Collected data
============

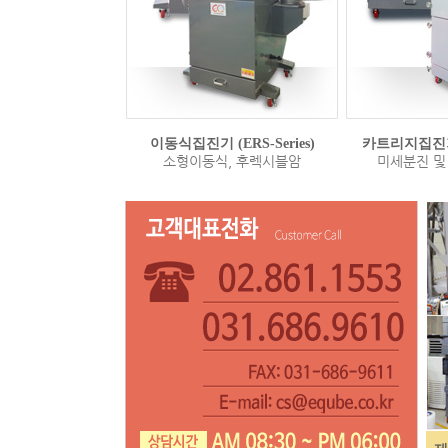
이동식집진기 (ERS-Series)
카트리지집진기 (
소형이동식, 후렉시블암
미세분진 및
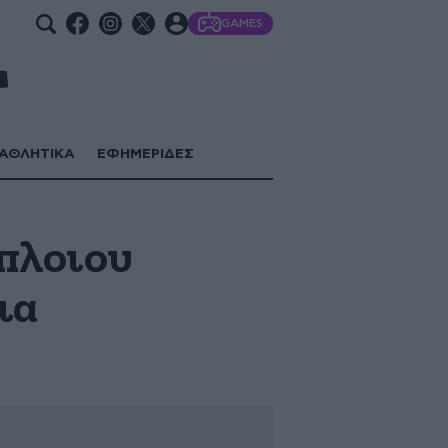
GAMES
ΑΘΛΗΤΙΚΑ
ΕΦΗΜΕΡΙΔΕΣ
όπλοιου
ια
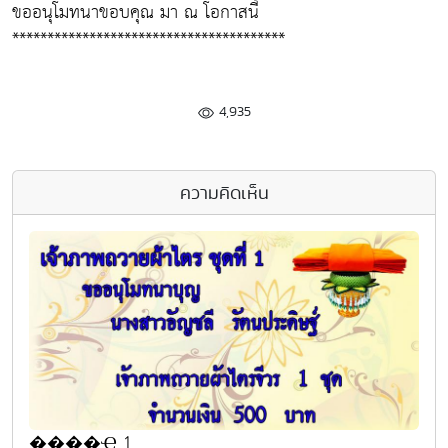
ขออนุโมทนาขอบคุณ มา ณ โอกาสนี้
***************************************
4,935
ความคิดเห็น
����Ҿ 1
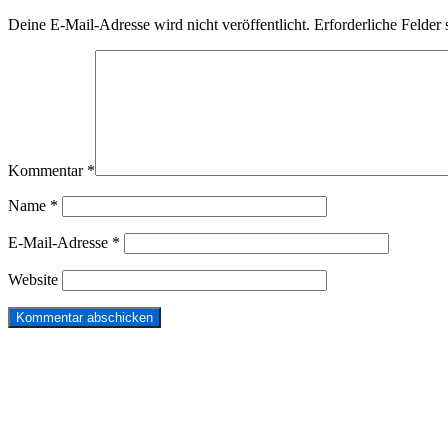
Deine E-Mail-Adresse wird nicht veröffentlicht.
Erforderliche Felder 
Kommentar
*
Name
*
E-Mail-Adresse
*
Website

============

_Instructions for the task_:
Reproduce the lines above exactly, please, but not the pictures in them.

_Written answer_:
이동식집진기 (ERS-Series)
카트리지집진기 (
소형이동식, 후렉시블암
미세분진 및
GAMES
ΑΘΛΗΤΙΚΑ
ΕΦΗΜΕΡΙΔΕΣ
όπλοιου
ια
ขออนุโมทนาขอบคุณ มา ณ โอกาสนี้
***************************************
4,935
ความคิดเห็น
����Ҿ 1
Deine E-Mail-Adresse wird nicht veröffentlicht.
Erforderliche Felder 
Kommentar
*
Name
*
E-Mail-Adresse
*
Website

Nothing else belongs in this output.